Manly itself was well worth the trip. I considered renting a bike for the afternoon to explore, but the woman at the tourist information desk suggested walking, as it was free. That sounded good to me, especially since I wasn’t planning on spending a ton of time there anyway.

I walked down The Corso – Manly’s main strip of shopping that leads to Manly Beach. It had a very quaint, beach-y air to it, and I found myself thoroughly enjoying the atmosphere, despite the slight amount of kitsch involved. I stopped to do some souvenir shopping along the way, picking up some things I think my family will enjoy.
Arriving at Manly beach, I found myself fairly exhausted. Those meager four hours of sleep and the 2-hour time difference were beginning to catch up to me. There was a trail along the beach leading to the next cove over that I would have loved to walk, but my feet just weren’t having it. Instead, I found a nice spot to sit, and simply watched families in the sand and the many wetsuit-clad surfers that dotted the water. This was definitely Australia.

Having had my fill of the beach, I headed back to the Manly Wharf to catch the ferry back into the city. Since it was, by then, evening, I had the pleasure of watching the sun creep towards the horizon on the ride back. It made the view as we returned to Circular Quay even more spectacular than it already was.
I had planned to try and make it out to Bondi on Tuesday, as well, but my sore feet and tired body suggested that I should perhaps make it an early night instead. I caught a train back to my hostel, dropped off my things, and went to the little shopping area around the corner to grab some dinner.

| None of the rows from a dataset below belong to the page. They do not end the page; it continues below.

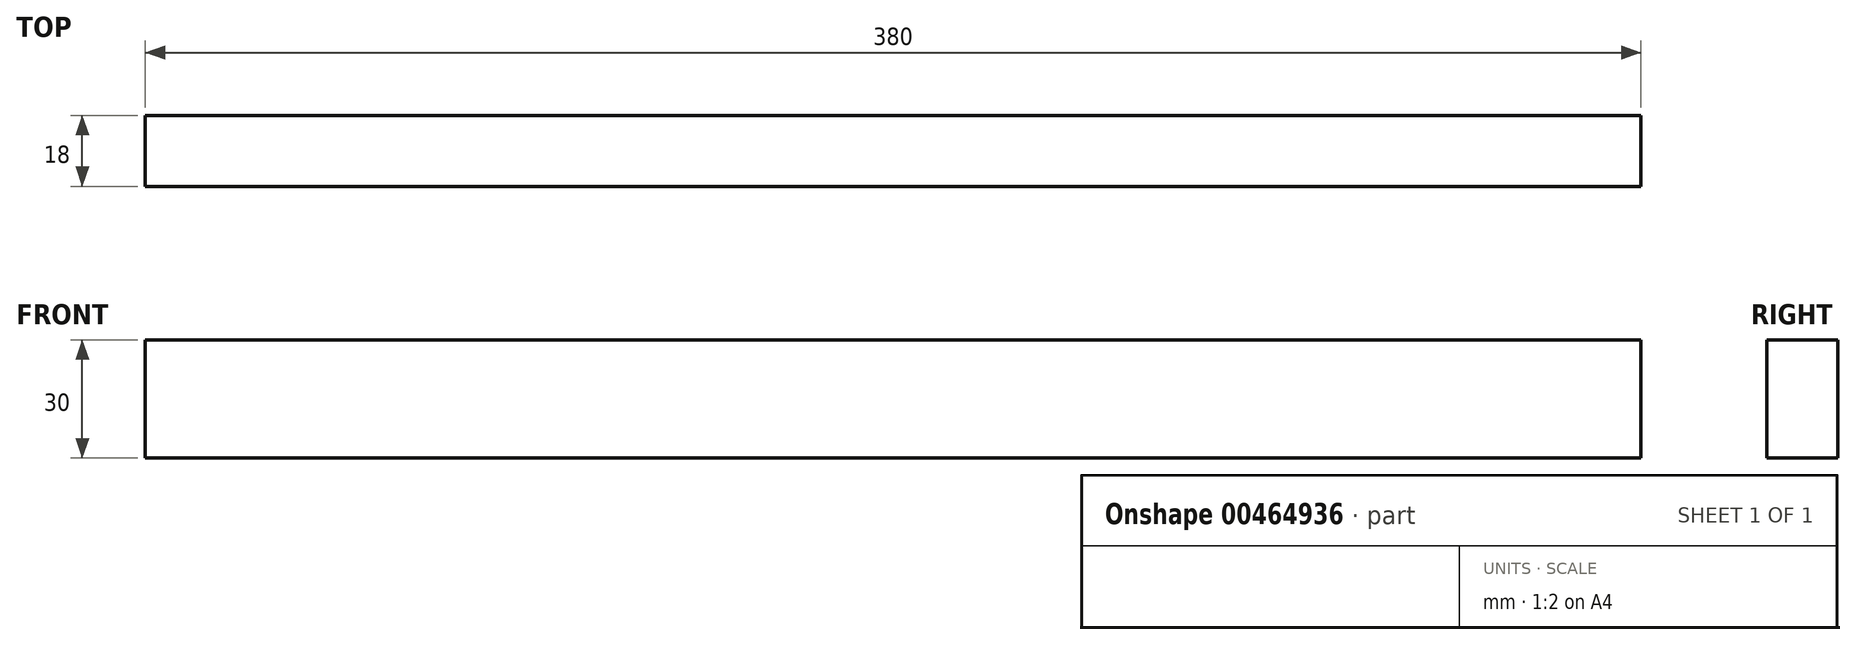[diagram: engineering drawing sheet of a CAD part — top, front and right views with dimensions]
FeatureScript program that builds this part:
annotation { "Feature Type Name" : "Feature", "Feature Type Description" : "" }
export const myFeature = defineFeature(function(context is Context, id is Id, definition is map)
    precondition{}
    {
        {
            var Q0;
            Q0=qCreatedBy(makeId("Right.planeOp"),FACE);
            var sketch = newSketch(context, id + "F0", { "sketchPlane" : qUnion([Q0])});
            skLineSegment(sketch, "E0.bottom", {"start": v(-9, 15) * mm, "end": v(9, 15) * mm});
            skLineSegment(sketch, "E0.top", {"start": v(-9, -15) * mm, "end": v(9, -15) * mm});
            skLineSegment(sketch, "E0.left", {"start": v(-9, 15) * mm, "end": v(-9, -15) * mm});
            skLineSegment(sketch, "E0.right", {"start": v(9, 15) * mm, "end": v(9, -15) * mm});
            skPoint(sketch, "E0.middle", {"position": v(0, 0) * mm});
            skSolve(sketch);
        }
        {
            var Q0;
            Q0=makeQuery(id+"F0.imprint","IMPRINT",FACE,{"disambiguationData":[TD([[makeQuery(id+"F0.imprint","IMPRINT",EDGE,{"derivedFrom":sQuery(id+"F0.wireOp",EDGE,"E0.bottom")}),-1.0]])]});
            extrude(context, id + "F1", {"entities" : qUnion([Q0]), "endBound" : BoundingType.SYMMETRIC, "depth" : 380 * mm, "offsetDistance" : 25 * mm});
        }
    });
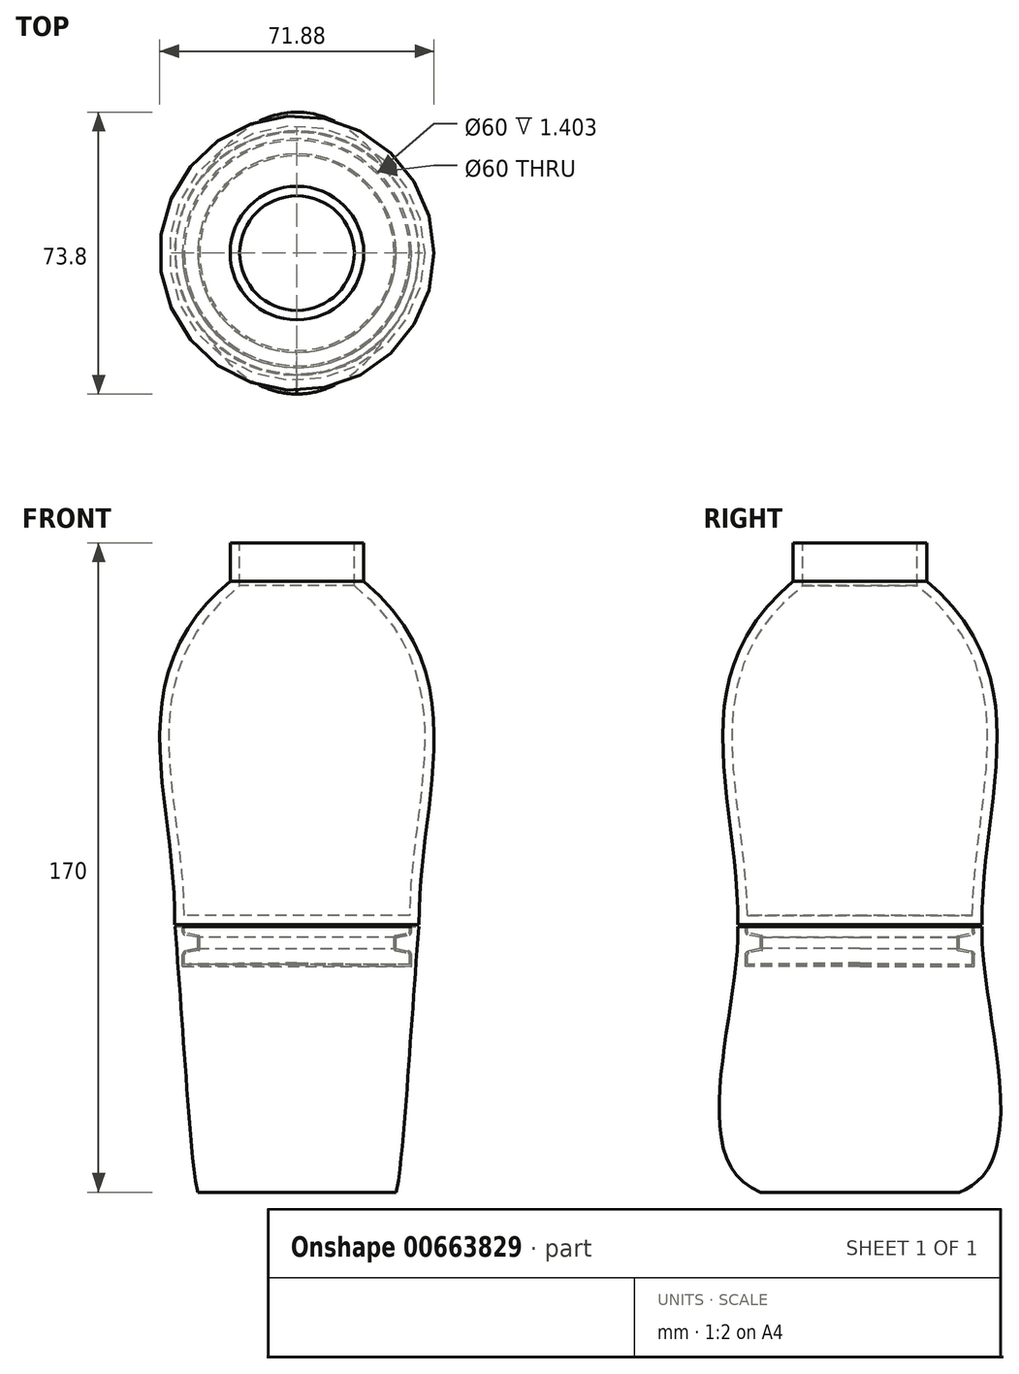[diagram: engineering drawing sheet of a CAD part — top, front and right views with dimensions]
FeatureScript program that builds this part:
annotation { "Feature Type Name" : "Feature", "Feature Type Description" : "" }
export const myFeature = defineFeature(function(context is Context, id is Id, definition is map)
    precondition{}
    {
        {
            var Q0;
            Q0=qCreatedBy(makeId("Right.planeOp"),FACE);
            var sketch = newSketch(context, id + "F0", { "sketchPlane" : qUnion([Q0])});
            skLineSegment(sketch, "E0", {"start": v(0, 100) * mm, "end": v(0, -100) * mm, "construction": true});
            skLineSegment(sketch, "E1", {"start": v(0, 100) * mm, "end": v(-17.5, 100) * mm});
            skLineSegment(sketch, "E2", {"start": v(-17.5, 100) * mm, "end": v(-17.5, 90) * mm});
            skLineSegment(sketch, "E3", {"start": v(0, 0) * mm, "end": v(-32, 0) * mm});
            skFitSpline(sketch, "E4", {"points": [v(-17.5, 90) * mm, v(-35.64, 41.32) * mm, v(-32, 0) * mm], "startDerivative": vector(-103.03, -85.86) * mm, "endDerivative": vector(-0.92, -92.59) * mm});
            skLineSegment(sketch, "E5", {"start": v(0, 100) * mm, "end": v(0, 0) * mm});
            skSolve(sketch);
        }
        {
            var Q0;
            Q0 = qSketchRegion(id + "F0", true);
            var Q1;
            Q1=sQuery(id+"F0.wireOp",EDGE,"E0");
            revolve(context, id + "F1", {"entities" : qUnion([Q0]), "axis" : qUnion([Q1]), "revolveType" : RevolveType.FULL});
        }
        {
            var Q0;
            Q0=makeQuery(id+"F1.opRevolve","SWEPT_FACE",FACE,{"disambiguationData":[OSD([sQuery(id+"F0.wireOp",EDGE,"E1")])]});
            shell(context, id + "F2", {"entities" : qUnion([Q0]), "thickness" : 2.5 * mm});
        }
        {
            var Q0;
            Q0=qCreatedBy(makeId("Front.planeOp"),FACE);
            var sketch = newSketch(context, id + "F3", { "sketchPlane" : qUnion([Q0])});
            skLineSegment(sketch, "E6", {"start": v(0, 0) * mm, "end": v(0, -10) * mm, "construction": true});
            skLineSegment(sketch, "E7", {"start": v(29.5, -10.3) * mm, "end": v(29.5, -7.87) * mm});
            skLineSegment(sketch, "E8", {"start": v(29.04, -7.31) * mm, "end": v(25.66, -6.67) * mm});
            skLineSegment(sketch, "E9", {"start": v(25.5, -6.47) * mm, "end": v(25.5, -3.05) * mm});
            skLineSegment(sketch, "E10", {"start": v(25.66, -2.86) * mm, "end": v(29.34, -2.1) * mm});
            skLineSegment(sketch, "E11", {"start": v(29.5, -1.9) * mm, "end": v(29.5, 0) * mm});
            skLineSegment(sketch, "E12", {"start": v(0, -10) * mm, "end": v(29.5, -10.3) * mm});
            skPoint(sketch, "E13.visualSharp", {"position": v(29.5, -7.4) * mm});
            skArc(sketch, "E13.filletArc", {"start": v(29.5, -7.87) * mm, "mid": v(29.37, -7.5) * mm, "end": v(29.04, -7.31) * mm});
            skPoint(sketch, "E14.visualSharp", {"position": v(25.5, -6.64) * mm});
            skArc(sketch, "E14.filletArc", {"start": v(25.5, -6.47) * mm, "mid": v(25.55, -6.6) * mm, "end": v(25.66, -6.67) * mm});
            skPoint(sketch, "E15.visualSharp", {"position": v(25.5, -2.89) * mm});
            skArc(sketch, "E15.filletArc", {"start": v(25.66, -2.86) * mm, "mid": v(25.54, -2.93) * mm, "end": v(25.5, -3.05) * mm});
            skPoint(sketch, "E16.visualSharp", {"position": v(29.5, -2.07) * mm});
            skArc(sketch, "E16.filletArc", {"start": v(29.34, -2.1) * mm, "mid": v(29.46, -2.03) * mm, "end": v(29.5, -1.9) * mm});
            skLineSegment(sketch, "E17", {"start": v(0, 0) * mm, "end": v(0, -10) * mm});
            skLineSegment(sketch, "E18", {"start": v(0, 0) * mm, "end": v(29.5, 0) * mm});
            skSolve(sketch);
        }
        {
            var Q0;
            Q0 = qSketchRegion(id + "F3", true);
            var Q1;
            Q1=sQuery(id+"F3.wireOp",EDGE,"E17");
            revolve(context, id + "F4", {"operationType" : NewBodyOperationType.ADD, "entities" : qUnion([Q0]), "axis" : qUnion([Q1]), "revolveType" : RevolveType.FULL});
        }
        {
            var Q0;
            Q0=makeQuery(id+"F1.opRevolve","SWEPT_FACE",FACE,{"disambiguationData":[OSD([sQuery(id+"F0.wireOp",EDGE,"E3")])]});
            cPlane(context, id + "F5", {"entities" : qUnion([Q0]), "cplaneType" : CPlaneType.OFFSET, "offset" : 0.2 * mm, "width" : 150 * mm, "height" : 150 * mm});
        }
        {
            var Q0;
            Q0=qCreatedBy(id+"F5.planeOp",FACE);
            var sketch = newSketch(context, id + "F6", { "sketchPlane" : qUnion([Q0])});
            skCircle(sketch, "E19.0", {"center": v(0, 0) * mm, "radius": 32 * mm});
            skSolve(sketch);
        }
        {
            var Q0;
            Q0=qCreatedBy(makeId("Top.planeOp"),FACE);
            cPlane(context, id + "F7", {"entities" : qUnion([Q0]), "cplaneType" : CPlaneType.OFFSET, "offset" : 70 * mm, "oppositeDirection" : true, "width" : 150 * mm, "height" : 150 * mm});
        }
        {
            var Q0;
            Q0=qCreatedBy(id+"F7.planeOp",FACE);
            var sketch = newSketch(context, id + "F8", { "sketchPlane" : qUnion([Q0])});
            skCircle(sketch, "E20", {"center": v(0, 0) * mm, "radius": 26 * mm});
            skSolve(sketch);
        }
        {
            var Q0;
            Q0=qCreatedBy(makeId("Right.planeOp"),FACE);
            var sketch = newSketch(context, id + "F9", { "sketchPlane" : qUnion([Q0])});
            skFitSpline(sketch, "E21", {"points": [v(-32, -0.2) * mm, v(-26, -70) * mm], "startDerivative": vector(1.9, -68.87) * mm, "endDerivative": vector(62.32, -23.31) * mm});
            skLineSegment(sketch, "E22", {"start": v(0, 0) * mm, "end": v(0, -70.25) * mm, "construction": true});
            skFitSpline(sketch, "E23.MirrorCS", {"points": [v(32, -0.2) * mm, v(26, -70) * mm], "startDerivative": vector(-1.9, -68.87) * mm, "endDerivative": vector(-62.32, -23.31) * mm});
            skSolve(sketch);
        }
        {
            var Q1;
            Q1 = qSketchRegion(id + "F6", true);
            var Q2;
            Q2 = qSketchRegion(id + "F8", true);
            var Q3;
            Q3=sQuery(id+"F9.wireOp",EDGE,"E21");
            var Q4;
            Q4=sQuery(id+"F9.wireOp",EDGE,"E23.MirrorCS");
            loft(context, id + "F10", {"addGuides" : true, "sheetProfilesArray" : [{ "sheetProfileEntities" : qUnion([Q1]) }, { "sheetProfileEntities" : qUnion([Q2]) }], "guidesArray" : [{ "guideEntities" : qUnion([Q3]), "guideDerivativeType" : LoftGuideDerivativeType.DEFAULT, "guideDerivativeMagnitude" : 1 }, { "guideEntities" : qUnion([Q4]), "guideDerivativeType" : LoftGuideDerivativeType.DEFAULT, "guideDerivativeMagnitude" : 1 }]});
        }
        {
            var Q0;
            Q0=makeQuery(id+"F1.opRevolve","SWEPT_BODY",BODY,{"disambiguationData":[OSD([sQuery(id+"F0.wireOp",EDGE,"E1"),sQuery(id+"F0.wireOp",EDGE,"E2"),sQuery(id+"F0.wireOp",EDGE,"E3"),sQuery(id+"F0.wireOp",EDGE,"E4"),sQuery(id+"F0.wireOp",EDGE,"E5")])]});
            var Q1;
            Q1=makeQuery(id+"F10.opLoft","SWEPT_BODY",BODY,{"disambiguationData":[OSD([makeQuery(id+"F6.imprint","IMPRINT",FACE,{"disambiguationData":[TD([[makeQuery(id+"F6.imprint","IMPRINT",EDGE,{"derivedFrom":sQuery(id+"F6.wireOp",EDGE,"E19.0")}),-1.0]])]}),makeQuery(id+"F8.imprint","IMPRINT",FACE,{"disambiguationData":[TD([[makeQuery(id+"F8.imprint","IMPRINT",EDGE,{"derivedFrom":sQuery(id+"F8.wireOp",EDGE,"E20")}),1.0]])]}),sQuery(id+"F9.wireOp",EDGE,"E21"),sQuery(id+"F9.wireOp",EDGE,"E23.MirrorCS")])]});
            var Q2;
            Q2=makeQuery(id+"F1.opRevolve","SWEPT_FACE",FACE,{"disambiguationData":[OSD([sQuery(id+"F0.wireOp",EDGE,"E3")])]});
            var Q3;
            Q3=makeQuery(id+"F4.opRevolve","SWEPT_FACE",FACE,{"disambiguationData":[OSD([sQuery(id+"F3.wireOp",EDGE,"E11")])]});
            var Q4;
            Q4=makeQuery(id+"F4.opRevolve","SWEPT_FACE",FACE,{"disambiguationData":[OSD([sQuery(id+"F3.wireOp",EDGE,"E16.filletArc")])]});
            var Q5;
            Q5=makeQuery(id+"F4.opRevolve","SWEPT_FACE",FACE,{"disambiguationData":[OSD([sQuery(id+"F3.wireOp",EDGE,"E10")])]});
            var Q6;
            Q6=makeQuery(id+"F4.opRevolve","SWEPT_FACE",FACE,{"disambiguationData":[OSD([sQuery(id+"F3.wireOp",EDGE,"E15.filletArc")])]});
            var Q7;
            Q7=makeQuery(id+"F4.opRevolve","SWEPT_FACE",FACE,{"disambiguationData":[OSD([sQuery(id+"F3.wireOp",EDGE,"E9")])]});
            var Q8;
            Q8=makeQuery(id+"F4.opRevolve","SWEPT_FACE",FACE,{"disambiguationData":[OSD([sQuery(id+"F3.wireOp",EDGE,"E7")])]});
            var Q9;
            Q9=makeQuery(id+"F4.opRevolve","SWEPT_FACE",FACE,{"disambiguationData":[OSD([sQuery(id+"F3.wireOp",EDGE,"E13.filletArc")])]});
            var Q10;
            Q10=makeQuery(id+"F4.opRevolve","SWEPT_FACE",FACE,{"disambiguationData":[OSD([sQuery(id+"F3.wireOp",EDGE,"E8")])]});
            var Q11;
            Q11=makeQuery(id+"F4.opRevolve","SWEPT_FACE",FACE,{"disambiguationData":[OSD([sQuery(id+"F3.wireOp",EDGE,"E14.filletArc")])]});
            var Q12;
            Q12=makeQuery(id+"F4.opRevolve","SWEPT_FACE",FACE,{"disambiguationData":[OSD([sQuery(id+"F3.wireOp",EDGE,"E12")])]});
            booleanBodies(context, id + "F11", {"operationType" : BooleanOperationType.SUBTRACTION, "tools" : qUnion([Q0]), "targets" : qUnion([Q1]), "offset" : true, "entitiesToOffset" : qUnion([Q2, Q3, Q4, Q5, Q6, Q7, Q8, Q9, Q10, Q11, Q12]), "offsetDistance" : 0.5 * mm, "keepTools" : true});
        }
    });
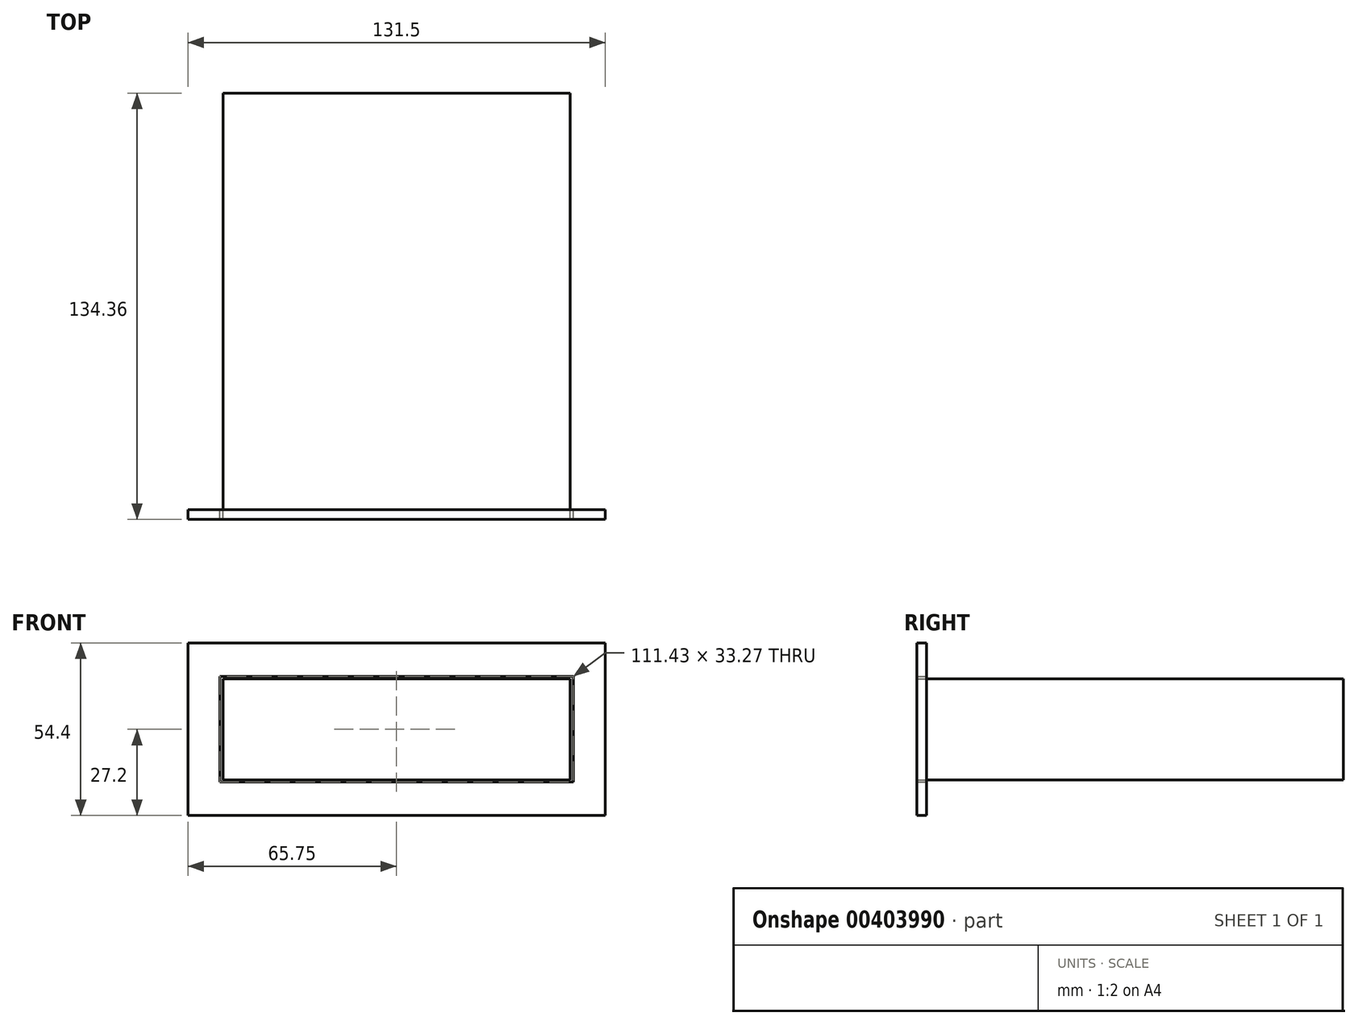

I sat in the lounge for a while, eating and reading my book (I brought Harry along for the trip), and began getting ready for bed near 8 p.m. Lame, I know, but it would have been 10 p.m. NZ time after a very long, busy day. I ended up getting into a conversation that listed toward the awkward with Nicola, however, which went on for nearly an hour. We talked about America, the fact that I’ve been to China, and the racial make-up of various countries. Nicola is one of those “I’m-not-racist-but” people that I really take issue with. As she was prattling on about how white people are going to become extinct, I did my best to remain polite, finally excusing myself to go brush my teeth and get ready for bed. I don’t think she meant to be malicious about it, but she did check to make sure Chicka wasn’t anywhere nearby as she was complaining about Asians, Muslims and blacks.

Luckily, by the time I returned from the bathroom, Chicka had also reappeared, and so I avoided any more awkward conversation. After a bit more Harry and the arrival of another roommate – this one a German girl – I welcomed my pillow and fell asleep.